I was up early that Saturday and arrived well before 9:00. Doors were already open and the place had a happy feeding frenzy of quilters busily browsing the large piles of fabric and UFOs on the tables. It felt like old home week because I saw quilting friends I hadn't seen in a couple of years. We all acted relaxed and casual as we chatted and browsed and put selections in our bags, but there was an unspoken excitement, a silent hyperventilating going on in that room.
This was a lifetime of collected fabric, tools, totes, notions, books, patterns and more. I focused on background prints and greens for the Star Struck Again quilt. More than once you could hear quilters laugh and say, "This looks remarkably like my stash at home." And it was true for me too. The fabrics were those wonderful calicoes and small prints popular in the late 1980s and 90, the same era most of my fabric is from.

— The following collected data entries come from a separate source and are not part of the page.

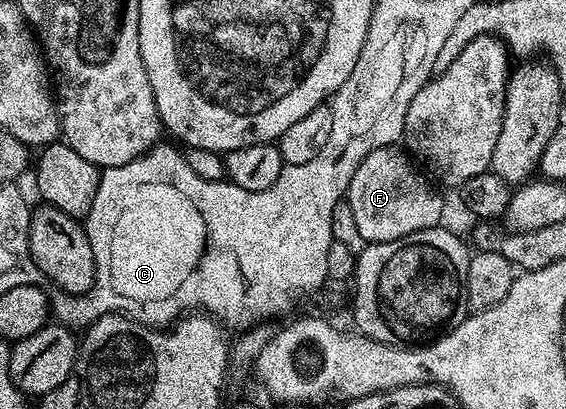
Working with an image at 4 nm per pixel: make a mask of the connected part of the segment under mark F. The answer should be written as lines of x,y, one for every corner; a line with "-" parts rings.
396,146
375,149
362,161
359,169
355,169
355,177
351,177
347,207
349,203
353,227
365,238
366,244
395,241
442,222
444,201
429,188
430,180
413,168
414,160
404,150
397,150
401,149

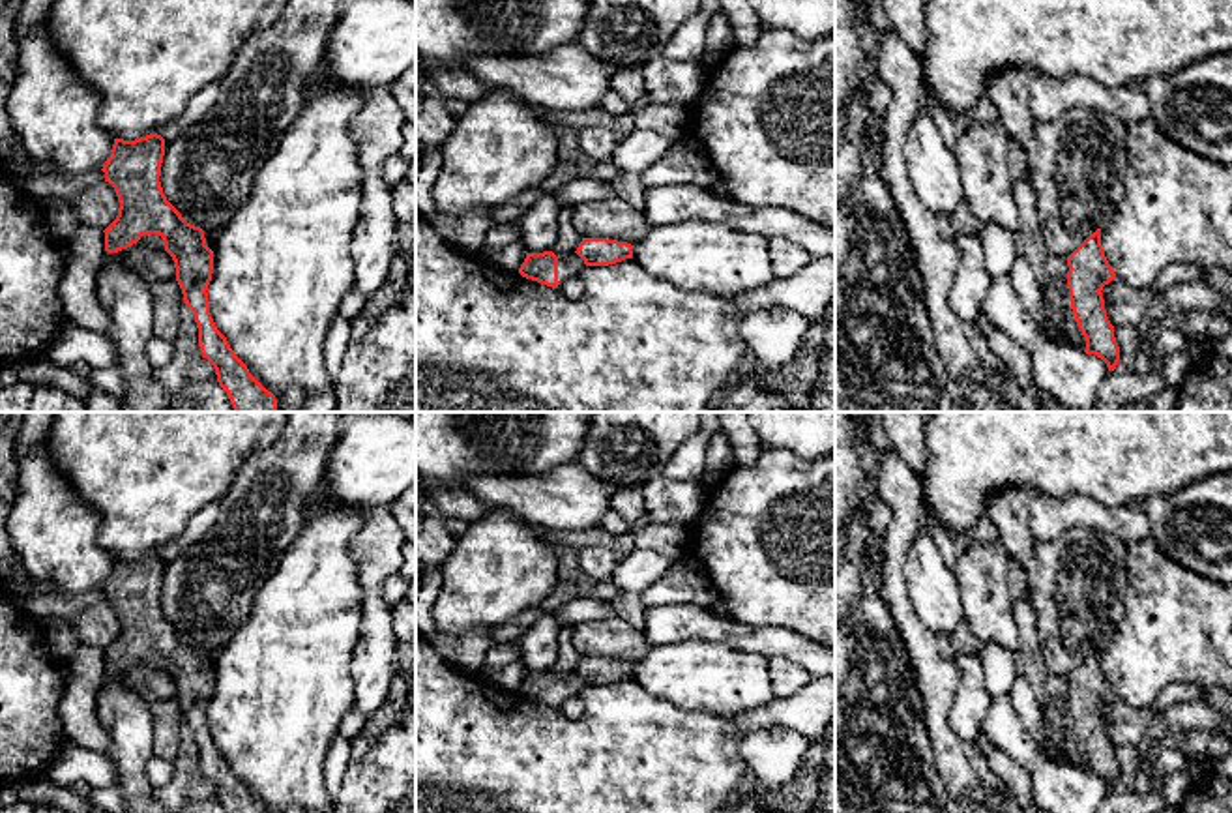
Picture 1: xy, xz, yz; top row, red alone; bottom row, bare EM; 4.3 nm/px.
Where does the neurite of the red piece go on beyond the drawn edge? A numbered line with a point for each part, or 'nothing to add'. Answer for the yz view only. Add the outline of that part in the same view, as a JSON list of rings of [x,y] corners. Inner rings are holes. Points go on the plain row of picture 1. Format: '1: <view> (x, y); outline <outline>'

Of course I sorted by color and prewashed everything. The wash water for the green load was so dark I could've used it as a dye bath.
I was browsing the piles and piles of projects half started; full-sized quilts, dolls, teddy bears, patchwork clothing, wall hangings, embroidered pillowcases, tea towels, bibs, and more quilts, when the woman who had put the sale together came over and said to a few of us at the table, "I'm glad you-all can use this stuff. I figured you'd know what to do with it. It was my mother's and I don't have a clue."
Underneath a table full of navy blues and crisp greens I spied a storage box full of solids. It probably didn't look like much to a someone who doesn't quilt, but it was full of quality white and natural muslin as well as solid butter yellow, pale green and soft pink. I got 20 yards of quality natural muslin, the kind that's hard to find these days.
I overheard several conversations about our stashes at home. One woman said, "Yeah, my kids've made me promise to get rid of mine before I die. They don't want to deal with it." When I checked out, the cashier was the granddaughter. She said, "That was Gran, she was real good at starting stuff..."
When I got home I estimated how much I had by weighing one yard of fabric, then weighing all the fabric and dividing by the weight of the one yard. Sixty-four yards. Even if I bought it for 8.00/yd at a store today that equals over 500 dollars.